Der CDU-Bezirksvorsitzende Karl-Josef Laumann hat in der Diskussion um die Justizvollzugsanstalt (JVA) Münster auf eine „deutliche regionale Schieflage“ im nordrhein-westfälischen Strafvollzug aufmerksam gemacht. „Es gibt gegenwärtig im gesamten Münsterland mit Ausnahme der Zweiganstalt Coesfeld mit 42 Haftplätzen keine Einrichtung des Strafvollzugs mehr“, sagte Laumann. Strafgefangene aus dem Münsterland seien gegenwärtig überall im Land untergebracht. Die nächsten JVAs befänden sich in Werl, Gelsenkirchen, Castrop-Rauxel oder Hövelhof. „Für das Ziel der Resozialisierung und die Wiedereingliederung sind weite Wege, die Entfernung von Angehörigen und Freunden äußerst schwierig“, sagte Laumann. Nur weil Strafgefangene keine Lobby hätten, dürften ihre Interessen nicht außen vor blieben. „Mehr als 60 Prozent der Strafgefangenen in NRW verbüßen eine Freiheitsstrafe von maximal zwei Jahren, rund ein Drittel von nur höchstens neun Monaten – es liegt im Interesse von uns allen, dass ihnen die Rückkehr in ein normales Leben so gut wie irgendwie ermöglicht wird“, sagte der CDU-Politiker. Auch im ländlichen Münsterland gebe es Strafgefangene und diese hätten den gleichen Anspruch auf eine zweite Chance wie Häftlinge aus anderen Landesteilen.

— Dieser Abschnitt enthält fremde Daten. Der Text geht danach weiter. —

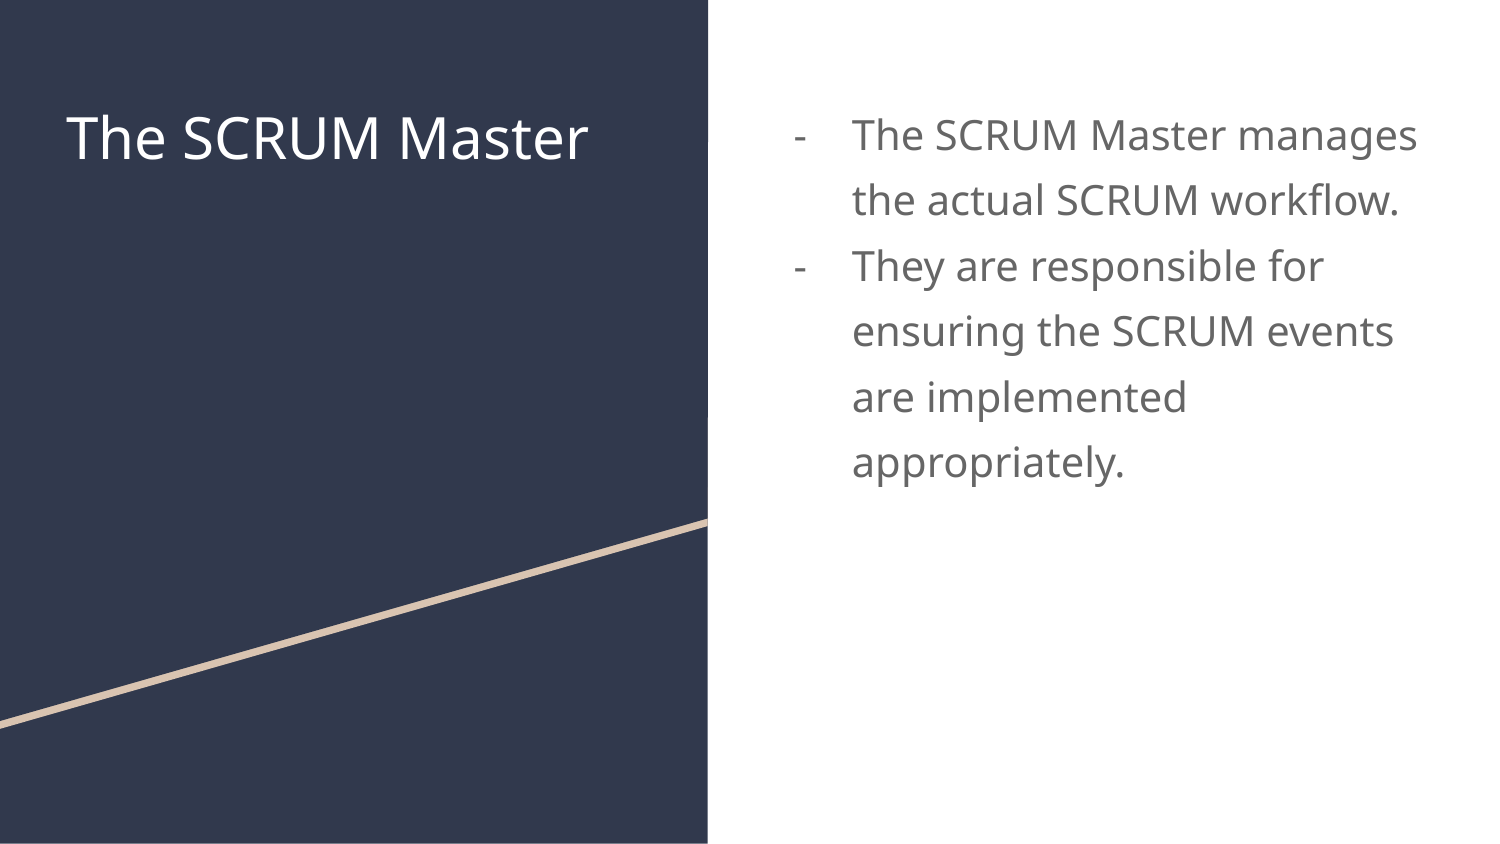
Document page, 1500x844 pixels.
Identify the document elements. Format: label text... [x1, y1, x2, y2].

Laumann wies darauf hin, dass die Hängepartie um die JVA Münster auch Auswirkungen auf den Jugendstrafvollzug hat, da die geplante neue JVA in Münster auch um eine Einrichtung für jugendliche Straftäter ergänzt werden sollte. „Gerade für jugendliche Straftäter ist der Kontakt nach draußen wichtig“, sagte Laumann.

Der CDU-Politiker forderte die Landesregierung auf, möglichst schnell für Klarheit bei der JVA-Frage zu sorgen. „Die Frage, ob die bisherige JVA tatsächlich einsturzgefährdet ist oder nur beinahe, kann nicht ernsthaft dazu führen, dass man auf dem Weg zu einer dauerhaften Lösung keine Fortschritte feststellen kann“, sagte Laumann. In Deutschland sei es noch immer so gewesen, dass ein öffentliches Gebäude nicht genutzt werde, wenn es nur leise Zweifel an seiner Sicherheit gebe. Er könne sich daher nicht vorstellen, dass die JVA Münster wieder belegt werde, so lange das Gutachten des BLB noch in der Welt sei. „Umso mehr muss das Land mit Hochdruck an einer Lösung arbeiten“, sagte der Christdemokrat. Die Schuld für die Misere bei der Bundesregierung zu suchen, weil sie ein Bundeswehrgelände in Münster nicht zur Verfügung stelle, sei abwegig. „Das Land ist in der Pflicht zu liefern und kann sich nicht einfach darauf verlassen, dass jemand anders sein Grundstück abgibt“, sagte Laumann.